● PAGE EXTRACT

Ravens offense gets the green light to try unusual plays in the red zone

Joe Flacco said of the unusual scheme in the red-zone during the Ravens' win over the Colts last weekend, "We worked on that play all week, and for that situation, we had what we wanted. We just didn’t execute it."
Joe Flacco said of the unusual scheme in the red-zone during the Ravens' win over the Colts last weekend, "We worked on that play all week, and for that situation, we had what we wanted. We just didn’t execute it." (Amy Davis / Baltimore Sun)

A new wrinkle in the Ravens’ red-zone offense did not prevent the team from outlasting the Indianapolis Colts in a 23-16 win Saturday. But offensive coordinator Marty Mornhinweg’s curious decision to scheme an alignment in which a pair of offensive linemen lined up standing to the right of quarterback Joe Flacco in the third quarter drew some heat from media and fans.

On Thursday, Mornhinweg owned up to the play — which resulted in Flacco throwing the ball to tight end Nick Boyle for a 3-yard loss on third down-and-1 at the Colts’ 15-yard line and settling for a 36-yard field goal from kicker Justin Tucker — but added a caveat.


“That was a bad call,” Mornhinweg said. “Bad call. Done. But they still have to prepare for some of that stuff.”

The attempt at creativity illustrates the lengths to which the Ravens will go to score touchdowns when they march inside opponents’ 20-yard line. While a power run up the middle might have seemed the best option in that scenario against Indianapolis, several players said they appreciated Mornhinweg’s effort to be imaginative.


“I don’t think we need to be more conservative and run it or this and that,” wide receiver Mike Wallace said. “I think they just stopped that play. I like that our coaches are trying different things and being aggressive. At first, people were saying we were too vanilla. So people are going to have something to say regardless. We just play. Our coaches call the play and trust us to execute it. So I don’t have a problem with the call.”

Said Flacco: “We worked on that play all week, and for that situation, we had what we wanted. We just didn’t execute it. So I don’t know if I’m really the guy to talk to about that anyway, but I liked it. We just had to execute it and make it happen.”

For the season, the team is tied with the New York Jets for 10th in the NFL in red-zone efficiency, scoring touchdowns on 56.3 percent of its trips (27-of-48). But the unit misfired on 4-of-7 red-zone visits in its last two games, and recent struggles caught coach John Harbaugh’s attention.

“Overall for the season, we’ve had a good year in the red zone. I mean, we’re highly ranked in the red zone,” he said. “But the last couple games, we didn’t finish those drives off with touchdowns. That’s the difference in separating. It’s one thing to move the ball, and it’s important to get three [points], but seven’s better. So we just need to finish, and that’s something that has been a point of emphasis for the last few weeks.”

● QUESTIONS ON THE MATERIAL
[A] Answer these about the Ravens red-zone article:
(i) What was the final score of the Ravens' win over the Colts?
(ii) Which tight end caught Flacco's pass on the third-down play?
(iii) Which team are the Ravens tied with for 10th in red-zone efficiency?
[B] Echo the stretch of the Ravens red-zone article from "Ravens offense gets" through "Davis / Baltimore Sun)".
You won't need the data for any of this.

● SUPPLIED MATERIAL

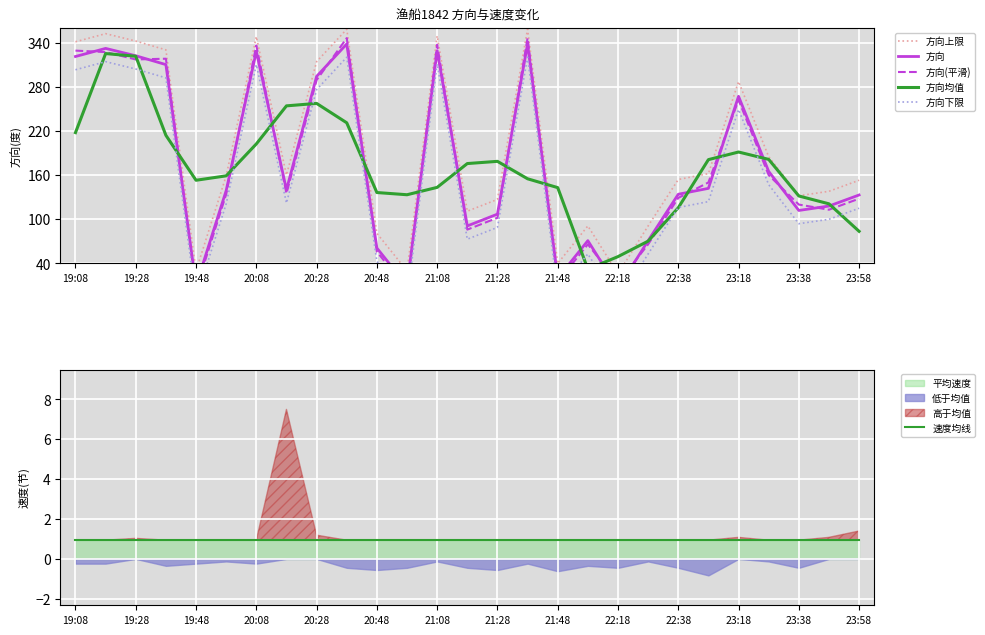

How many values in the 方向(平滑) series are below 134?

13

● RESULTS OF THE EXERCISE
[A]
(i) 23-16
(ii) Nick Boyle
(iii) The New York Jets

[B]
Ravens offense gets the green light to try unusual plays in the red zone

Joe Flacco said of the unusual scheme in the red-zone during the Ravens' win over the Colts last weekend, "We worked on that play all week, and for that situation, we had what we wanted. We just didn’t execute it."
Joe Flacco said of the unusual scheme in the red-zone during the Ravens' win over the Colts last weekend, "We worked on that play all week, and for that situation, we had what we wanted. We just didn’t execute it." (Amy Davis / Baltimore Sun)